Lyme Clinic’s community medical director Cheri Mather, MD, oversees the program’s primary care focus—she and her nurse identify high risk patients who would benefit from home visits. “One of the benefits is that paramedics get to know the patients and vice versa, so if something happens in the middle of the night and the patient calls the rescue squad, the EMTs are familiar with whatever issues the patient has,” Mather says. “This is terrific because there is a group of patients who we are not able to follow at home—especially in Piermont and Orford.”
Upper Valley Ambulance paramedics and medical students serve as the eyes and ears of a primary care physician when they visit patients in their homes to do a physical assessment—taking vital signs, reviewing medications (including over-the-counter drugs and herbal remedies), and listening to the needs of the patient to gain a better picture of their overall situation. Often, patients who are isolated just need someone to talk to.
“If things are going well, we visit the patient every two weeks and put a note in their medical record,” Odell says. “On the other hand, if we arrive at a patient’s home and we assess a patient with COPD isn’t oxygenating well and has developed a cough, which may be a respiratory infection, we contact the primary care practice at the Lyme Clinic with the results of our assessment. The doctor may decide the patient needs to visit the office or will call in a prescription for an antibiotic.”
This early intervention helps reduce the cost of healthcare for patients with manageable chronic conditions by avoiding hospitalization, re-hospitalization or both, Odell notes. Otherwise, a patient in this situation may wait until they are unable to breathe before calling 911 to be transported to hospital emergency care.
Stephen Sanborn, a paramedic who has been visiting patients since the implementation of the program earlier this year, says, at its heart the Community Paramedicine program eases the logistical challenges of rural life. “We can help a patient who can't drive, one who can't leave a relative who they themselves are caring for, or conduct follow-up visits for newly diagnosed diabetics who are adjusting their insulin dosage with more frequent monitoring than scheduled clinic visits would otherwise allow.”
Odell sees the program as a model for the future, particularly for the Upper Valley. With a territory encompassing nine rural communities spread over 340 square miles, there are many who could benefit from this service. Careful to not compete with other home-based care agencies in the region, Valentini and LeClair reached out to make sure everyone was working in a collaborative rather than competitive manner.
“Right now, we are trying to figure out and better understand the needs of our patients, their communities, and the DHMC patient base to see how we can grow the program and offer these services to more patients and communities and to make sure we are building the system to meet the common problems we are encountering,” Trimarco says.

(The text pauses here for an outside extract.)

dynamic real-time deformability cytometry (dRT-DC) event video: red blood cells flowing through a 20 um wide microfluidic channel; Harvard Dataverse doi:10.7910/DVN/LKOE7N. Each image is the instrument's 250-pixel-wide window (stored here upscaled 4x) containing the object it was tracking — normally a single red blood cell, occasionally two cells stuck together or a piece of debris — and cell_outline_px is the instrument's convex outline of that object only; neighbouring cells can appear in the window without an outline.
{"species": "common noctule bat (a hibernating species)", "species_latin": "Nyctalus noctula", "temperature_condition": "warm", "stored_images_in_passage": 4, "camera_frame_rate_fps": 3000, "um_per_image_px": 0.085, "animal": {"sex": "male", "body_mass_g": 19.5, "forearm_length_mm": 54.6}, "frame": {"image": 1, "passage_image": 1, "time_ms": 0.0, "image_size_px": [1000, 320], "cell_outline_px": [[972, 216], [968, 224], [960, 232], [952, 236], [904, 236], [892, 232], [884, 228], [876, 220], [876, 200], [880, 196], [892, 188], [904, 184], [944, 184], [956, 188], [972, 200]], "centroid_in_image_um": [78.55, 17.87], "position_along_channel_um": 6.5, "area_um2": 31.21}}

“Nick and Karissa deserve a lot of credit for their persistence in making this happen,” Odell says.
And Trimarco agrees. “It has been a real pleasure working with Nick and Karissa,” he says. “I am constantly impressed with the quality and level of their work—they are the driving force behind this and I would certainly not have been able to move this forward on my own. They are tremendous students—smart, energetic, and personable.
“They recognized the need and took a novel approach to creating a solution—we still have a long way to go, but this is a great start and I’m looking forward to working with the entire group on this endeavor.”